New York Mayor Eric Adams refers to the unruly demonstrators at Columbia as “children.” So did New York Police Department Chief of Patrol John Chell.

“I guarantee you,” Chell said, “those kids would be relieved because they don’t want their dorm material on the corner and have mom come pick them up the next day.”

Scenes of riot-ready police descending on Columbia’s campus may have offered cinematic tension, but not a single soul, including crowds milling outside the gates, ended up in the hospital. Emergency Medical Services probably got more calls that night from the local bars.

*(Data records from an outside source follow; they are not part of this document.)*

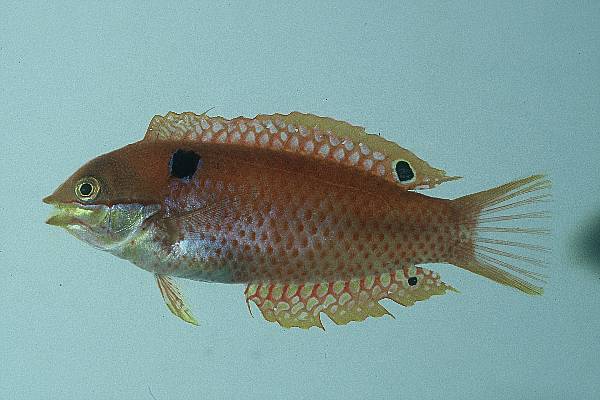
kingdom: Animalia
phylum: Chordata
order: Perciformes
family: Labridae
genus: Macropharyngodon
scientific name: Macropharyngodon vivienae
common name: Madagascar wrasse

Many praised Brown University for negotiating a deal that didn’t involve police. The students pulled up their tents in return for a promise to force managers of Brown’s endowment to hold a vote on divesting Israel-connected assets.

President Christina Paxson may have regarded accepting some low-level extortion as a price worth paying to get the whole thing over with. But some alumni donors saw it as a spineless gesture to pacify rule-breaking children.

Thing is, students or anyone else can demand that Brown divest from Israel any day of the week. The Brown Corporation can follow their orders or not, but in this case, only one side of the conflict was offered facetime with its members.

Columbia president Minouche Shafik sent out a letter regretting her inability to reach the terms of a shakedown before calling police. “The University offered to consider new proposals on divestment and shareholder activism, to review access to our dual degree programs,” she wrote apologetically.

Columbia profs protected by tenure lacked the guts to show their faces even under the guise of protecting the children. On the subject of hidden identities, NYPD’s Chell was asked whether police could distinguish students from the outside agitators. He responded with humor: “Dress on black scarf. I’m not sure that’s a chemistry student.”

Over at MIT, more than a dozen professors sent school president Sally Kornbluth a package of letters urging her to continue “negotiations” rather than call police. Not one of them signed their name.

A “lecturer” urged Kornbluth “to stand up with courage,” and never request the use of force against the students. Whatever the author’s academic specialty, his or her letter was a master class on the meaning of irony.